> _LIST OF TASKS_
• A. Answer these questions using the passage about Evan Funke's pasta making:
(i) Where did Funke learn the art of pasta making?
(ii) What wood is Funke's pasta table made of?
(iii) Why was Funke's rolling pin handmade for him?
• B. Resume the passage about Evan Funke's pasta making, picking up after its final sentence.

::: TEXT PASSAGE :::

Making pasta at home isn't difficult. A handful of dough. An Atlas pasta machine. But if you're Rustic Canyon executive chef Evan Funke, who learned the art in Italy and is a Bologna certified chef sfoglino, you mix your pasta by hand, roll it out so thinly that you can see through it, and make the shapes in very specific ways. We recently spent the morning taking lots of pictures of Funke doing precisely that. Here's your pasta-making visual aid, in slideshow form.

Funke has lots of old pasta-making gadgets that he brought back from Italy, where he's pilgrimaging again later this month. He has cutters and presses, gnocchi boards and spring-loaded handmade ravioli stamps and a guitarra from Abruzzo. He has tortellini cutters and a beechwood pasta table (800€ shipping alone) and a birchwood rolling pin handmade for him because his wingspan is so wide. “It makes my job fun,” said Funke in the cramped closet that is Rustic Canyon's kitchen. “The texture of hand-rolled pasta is completely different.”

::: INFORMATION GIVEN :::

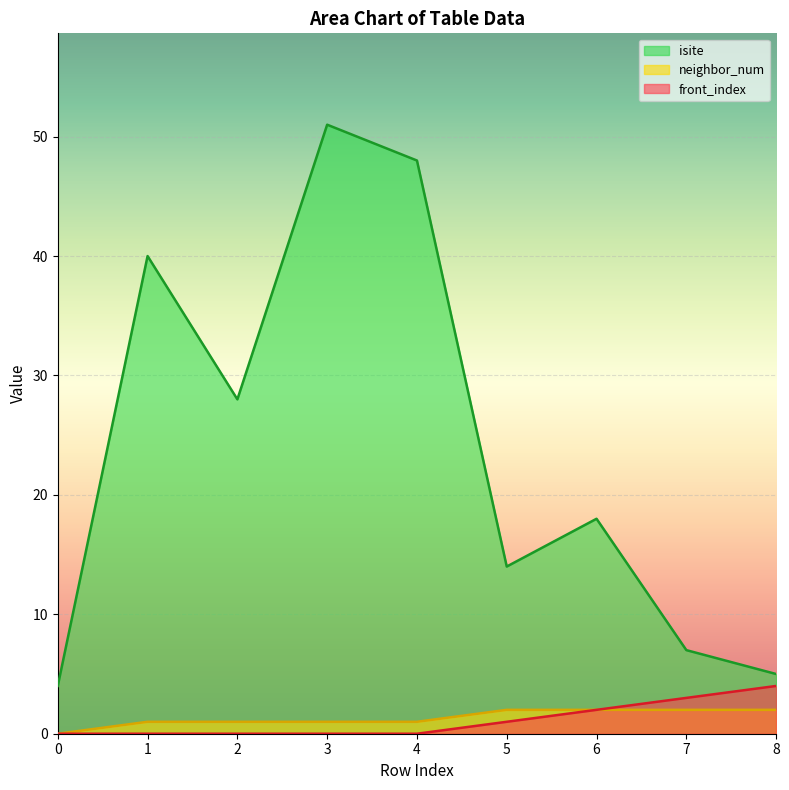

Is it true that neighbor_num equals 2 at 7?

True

:::
::: INFORMATION GIVEN :::

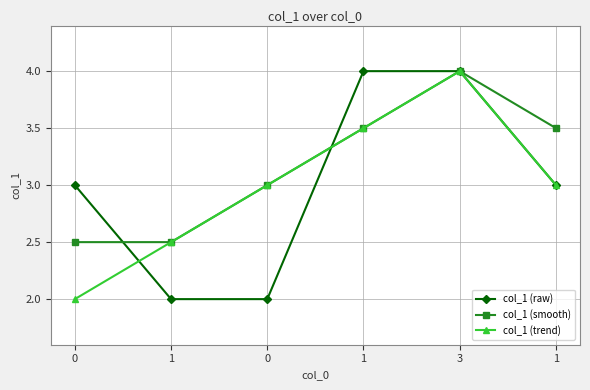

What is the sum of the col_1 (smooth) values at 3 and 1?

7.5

:::

> _EXERCISE RESULTS_
• A.
(i) Italy
(ii) Beechwood
(iii) Because his wingspan is so wide

• B.
Evan Funke checks how thin the pasta is getting; Credit: A. Scattergood

Evan Funke checks how thin the pasta is getting; Credit: A. Scattergood

To make the pasta dough mix 500 grams of 00 flour with 5 eggs. You can get the fine high gluten flour at Surfas. Funke uses eggs from Schaner Farms, who sells them at the Wednesday Santa Monica farmers market. No salt. No olive oil. “None of that stuff.” This sort of thing is specific to Bologna, but, says Funke, “If you go to somebody's house, they'll swear up and down that this is the most traditional recipe ever. Then you go next door and they say the same thing.” Different recipe, of course.

For a detailed visual aid to each step, click through the slideshow.

1. Make a flour well, crack then eggs into it and mix it up with a fork, then work from the inside out.

2. Knead the dough for about 5 minutes. Then wrap it tightly in plastic and let it rest, anywhere from 10 minutes to 24 hours, in the refrigerator. The dough will yield about 1 pound of pasta.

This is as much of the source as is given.